++++ Working data
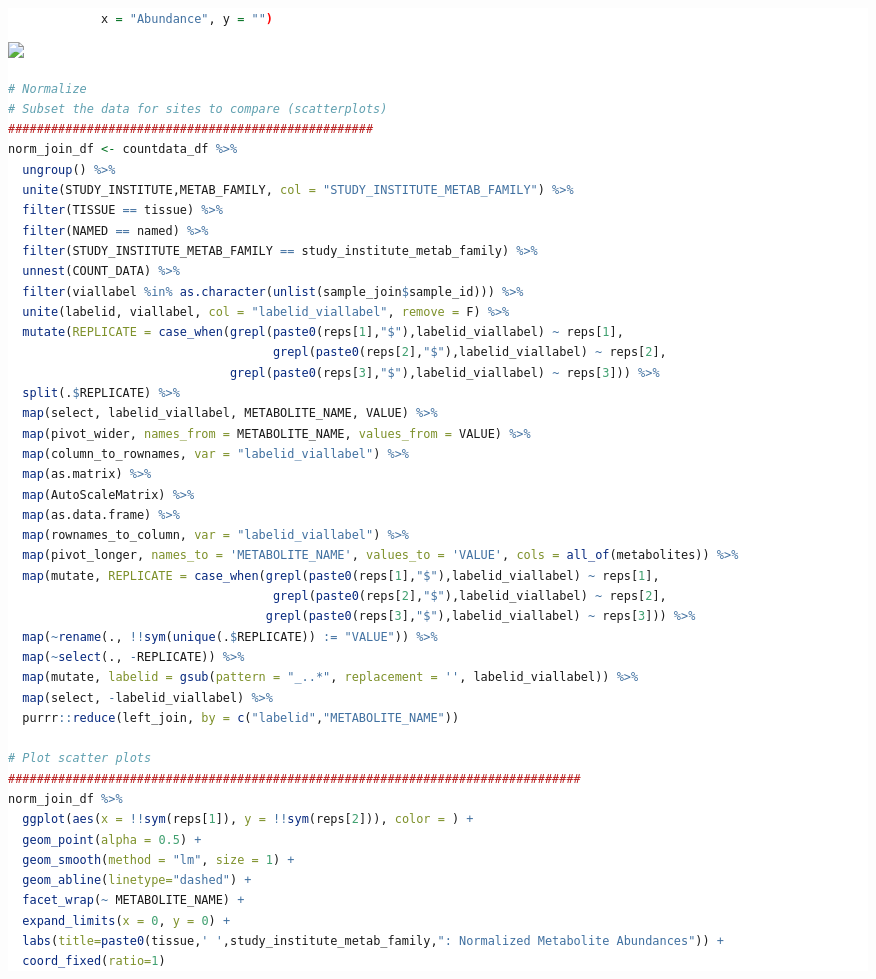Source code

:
 ``` r
             x = "Abundance", y = "") 
```

![](/Volumes/Frishman_4TB/motrpac/20200915_metabolomics-pass1a/reports/mayo_clinic/20201012_replicate-analysis-liver-Mayo-Clinic-cer_steep_files/figure-gfm/Boxplots%20and%20Density%20Plots%20to%20Measure%20Normalization-3.png)

``` r
# Normalize
# Subset the data for sites to compare (scatterplots)
###################################################
norm_join_df <- countdata_df %>%
  ungroup() %>%
  unite(STUDY_INSTITUTE,METAB_FAMILY, col = "STUDY_INSTITUTE_METAB_FAMILY") %>%
  filter(TISSUE == tissue) %>%
  filter(NAMED == named) %>%
  filter(STUDY_INSTITUTE_METAB_FAMILY == study_institute_metab_family) %>%
  unnest(COUNT_DATA) %>%
  filter(viallabel %in% as.character(unlist(sample_join$sample_id))) %>%
  unite(labelid, viallabel, col = "labelid_viallabel", remove = F) %>%
  mutate(REPLICATE = case_when(grepl(paste0(reps[1],"$"),labelid_viallabel) ~ reps[1],
                                     grepl(paste0(reps[2],"$"),labelid_viallabel) ~ reps[2],
                               grepl(paste0(reps[3],"$"),labelid_viallabel) ~ reps[3])) %>%
  split(.$REPLICATE) %>%
  map(select, labelid_viallabel, METABOLITE_NAME, VALUE) %>%
  map(pivot_wider, names_from = METABOLITE_NAME, values_from = VALUE) %>%
  map(column_to_rownames, var = "labelid_viallabel") %>%
  map(as.matrix) %>%
  map(AutoScaleMatrix) %>%
  map(as.data.frame) %>%
  map(rownames_to_column, var = "labelid_viallabel") %>%
  map(pivot_longer, names_to = 'METABOLITE_NAME', values_to = 'VALUE', cols = all_of(metabolites)) %>%
  map(mutate, REPLICATE = case_when(grepl(paste0(reps[1],"$"),labelid_viallabel) ~ reps[1],
                                     grepl(paste0(reps[2],"$"),labelid_viallabel) ~ reps[2],
                                    grepl(paste0(reps[3],"$"),labelid_viallabel) ~ reps[3])) %>%
  map(~rename(., !!sym(unique(.$REPLICATE)) := "VALUE")) %>%
  map(~select(., -REPLICATE)) %>%
  map(mutate, labelid = gsub(pattern = "_..*", replacement = '', labelid_viallabel)) %>%
  map(select, -labelid_viallabel) %>%
  purrr::reduce(left_join, by = c("labelid","METABOLITE_NAME"))

# Plot scatter plots
################################################################################
norm_join_df %>%
  ggplot(aes(x = !!sym(reps[1]), y = !!sym(reps[2])), color = ) +
  geom_point(alpha = 0.5) +
  geom_smooth(method = "lm", size = 1) +
  geom_abline(linetype="dashed") +
  facet_wrap(~ METABOLITE_NAME) +
  expand_limits(x = 0, y = 0) +
  labs(title=paste0(tissue,' ',study_institute_metab_family,": Normalized Metabolite Abundances")) +
  coord_fixed(ratio=1)
```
++++++++
* **Required work**
Please restate each entry exactly, but drop any picture it holds.

* **Exercise response**
Source code

:
 ``` r
             x = "Abundance", y = "") 
```

![](/Volumes/Frishman_4TB/motrpac/20200915_metabolomics-pass1a/reports/mayo_clinic/20201012_replicate-analysis-liver-Mayo-Clinic-cer_steep_files/figure-gfm/Boxplots%20and%20Density%20Plots%20to%20Measure%20Normalization-3.png)

``` r
# Normalize
# Subset the data for sites to compare (scatterplots)
###################################################
norm_join_df <- countdata_df %>%
  ungroup() %>%
  unite(STUDY_INSTITUTE,METAB_FAMILY, col = "STUDY_INSTITUTE_METAB_FAMILY") %>%
  filter(TISSUE == tissue) %>%
  filter(NAMED == named) %>%
  filter(STUDY_INSTITUTE_METAB_FAMILY == study_institute_metab_family) %>%
  unnest(COUNT_DATA) %>%
  filter(viallabel %in% as.character(unlist(sample_join$sample_id))) %>%
  unite(labelid, viallabel, col = "labelid_viallabel", remove = F) %>%
  mutate(REPLICATE = case_when(grepl(paste0(reps[1],"$"),labelid_viallabel) ~ reps[1],
                                     grepl(paste0(reps[2],"$"),labelid_viallabel) ~ reps[2],
                               grepl(paste0(reps[3],"$"),labelid_viallabel) ~ reps[3])) %>%
  split(.$REPLICATE) %>%
  map(select, labelid_viallabel, METABOLITE_NAME, VALUE) %>%
  map(pivot_wider, names_from = METABOLITE_NAME, values_from = VALUE) %>%
  map(column_to_rownames, var = "labelid_viallabel") %>%
  map(as.matrix) %>%
  map(AutoScaleMatrix) %>%
  map(as.data.frame) %>%
  map(rownames_to_column, var = "labelid_viallabel") %>%
  map(pivot_longer, names_to = 'METABOLITE_NAME', values_to = 'VALUE', cols = all_of(metabolites)) %>%
  map(mutate, REPLICATE = case_when(grepl(paste0(reps[1],"$"),labelid_viallabel) ~ reps[1],
                                     grepl(paste0(reps[2],"$"),labelid_viallabel) ~ reps[2],
                                    grepl(paste0(reps[3],"$"),labelid_viallabel) ~ reps[3])) %>%
  map(~rename(., !!sym(unique(.$REPLICATE)) := "VALUE")) %>%
  map(~select(., -REPLICATE)) %>%
  map(mutate, labelid = gsub(pattern = "_..*", replacement = '', labelid_viallabel)) %>%
  map(select, -labelid_viallabel) %>%
  purrr::reduce(left_join, by = c("labelid","METABOLITE_NAME"))

# Plot scatter plots
################################################################################
norm_join_df %>%
  ggplot(aes(x = !!sym(reps[1]), y = !!sym(reps[2])), color = ) +
  geom_point(alpha = 0.5) +
  geom_smooth(method = "lm", size = 1) +
  geom_abline(linetype="dashed") +
  facet_wrap(~ METABOLITE_NAME) +
  expand_limits(x = 0, y = 0) +
  labs(title=paste0(tissue,' ',study_institute_metab_family,": Normalized Metabolite Abundances")) +
  coord_fixed(ratio=1)
```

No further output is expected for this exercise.